We enter into new sexual territory. Some of us could care less about sex, others long for it…and miss the days when we didn’t fit as neatly into the box labeled Madonna or whore. Some of us wish it would go away at times, and others don’t want to be the soccer mom that young men say, “Yes maam,” to on a daily basis.

Some of us are still heavy from pregnancy, others are fit, and yet our bodies whether sightly or unsightly to ourselves, are somewhat different. It has done something it never did before.

We have done something we have never done before.

Every day is a learning process. Parenting is learning on the job. Prepare to fail, and plan to succeed.

Be a Good Girl

Women are told from the time we pop out of our mother’s uterus and become the keeper of our own that we should be “good.”

Be a “good girl.”

Be nice. Nice girls don’t do that.

Little girls are polite. Be polite.

Be nice.

Be nice.

Be nice.

Maybe I don’t want to be nice. Maybe I don’t want to be good either. Did anyone else get the memo that being good kind of sucks? That being nice all the time makes one a doormat? That taking shit from everyone and smiling and saying, “It’s okay,” makes you one miserable good girl. Plus, no one looks cute with a shit-stained smile.

I feel like sometimes I’m just compelled to say the nice thing or right thing because I know that if I don’t, I will be seen in a negative manner. I really hate that about myself.

I also hate that I am brought up in a world that tells me women aren’t funny, that we’re undersexed (such a bunch of BS folks), and that we’re all supposed to be nice and polite.

Don’t rock the boat darling.

There are so many times in my life that I just let people be their douchey selves while I laid down and said, “Sure, walk all over me. Go ahead. I hope you enjoy the walk.”

I should have handed these individuals a complementary water bottle and chocolate, sunglasses, map, and towel while they enjoyed taking a walk all over me.

That was what I got for being a “good girl” and being nice.

Sometimes, I was a bad girl in society’s eyes, yet to the person begging me to be bad, I was being submissive: translation: a good girl to an even bigger asshole. A good girl is submissive.

A good girl forgets who she is and what she wants so that others can be happy.

A bad girl does what she wants and shapes her life in ways that are meaningful to her.

I’ve let negative comments, conversations, and interactions ruin my day either because I was being too nice or polite to walk away…or too “good” to say what I wanted to, or even worse, I said exactly what I wanted to and was now reaping the guilt that my assertiveness had spun on me.

I’ve had men tell me I am stupid or that I’m not funny…or that my writing is stupid.

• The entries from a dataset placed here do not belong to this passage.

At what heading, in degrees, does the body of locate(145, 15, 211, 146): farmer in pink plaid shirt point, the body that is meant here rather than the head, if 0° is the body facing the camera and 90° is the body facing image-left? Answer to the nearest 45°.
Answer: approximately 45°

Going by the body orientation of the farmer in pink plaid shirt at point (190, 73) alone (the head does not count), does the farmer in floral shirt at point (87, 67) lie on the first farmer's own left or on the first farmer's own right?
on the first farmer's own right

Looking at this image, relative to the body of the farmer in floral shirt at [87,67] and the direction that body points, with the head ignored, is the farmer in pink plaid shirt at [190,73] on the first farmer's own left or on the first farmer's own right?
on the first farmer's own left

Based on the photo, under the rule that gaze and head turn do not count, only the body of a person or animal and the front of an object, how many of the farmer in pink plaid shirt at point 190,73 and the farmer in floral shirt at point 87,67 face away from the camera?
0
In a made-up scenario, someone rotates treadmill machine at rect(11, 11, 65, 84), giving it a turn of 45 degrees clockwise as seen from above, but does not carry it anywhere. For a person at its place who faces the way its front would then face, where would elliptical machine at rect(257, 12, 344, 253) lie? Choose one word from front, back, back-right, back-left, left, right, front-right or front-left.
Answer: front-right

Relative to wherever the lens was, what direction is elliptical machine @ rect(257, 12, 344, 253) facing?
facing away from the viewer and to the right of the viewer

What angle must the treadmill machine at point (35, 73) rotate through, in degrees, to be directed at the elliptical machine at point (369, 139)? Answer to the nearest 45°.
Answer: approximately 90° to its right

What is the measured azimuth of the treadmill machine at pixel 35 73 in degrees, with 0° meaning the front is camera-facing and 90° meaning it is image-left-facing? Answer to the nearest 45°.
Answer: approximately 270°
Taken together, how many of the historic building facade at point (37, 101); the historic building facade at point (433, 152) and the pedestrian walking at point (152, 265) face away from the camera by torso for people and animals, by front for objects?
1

I even had one guy tell me I couldn’t graduate college…that I was that dumb.

Apparently, he hasn’t seen my degree from Columbia, but I digress.

I have silenced myself with women too when they have hurt my feelings, by not saying what I wanted to say.

Sometimes, I said too much or just enough to feel like an ass for being so direct.

I just wish I never felt that conflict between who I am and who I should be according to the unspoken rules of society.

I am sometimes good, sometimes bad, but never awful.

To those that took a walk down the length of my heart and soul at my expense, you are all filthy animals, but I will never lie down in the mud with you, and you never stole my true self completely. Even in my darkest times I have always had an energy, a spring in my step, and an inner desire to move forward. No one will squelch that.

Let every day in my 30’s be a testament to living my life fully as who I truly am at all points and times, as along as I am not hurtful to others.

Let my daily activities show the things that matter to me, and reap work that matters to me.

I cannot worry about being good when there is so much time to be spent on making my mark on this world lest I be forgotten.

If we’re not here to be remembered for something that impacts others in a positive way, then why bother?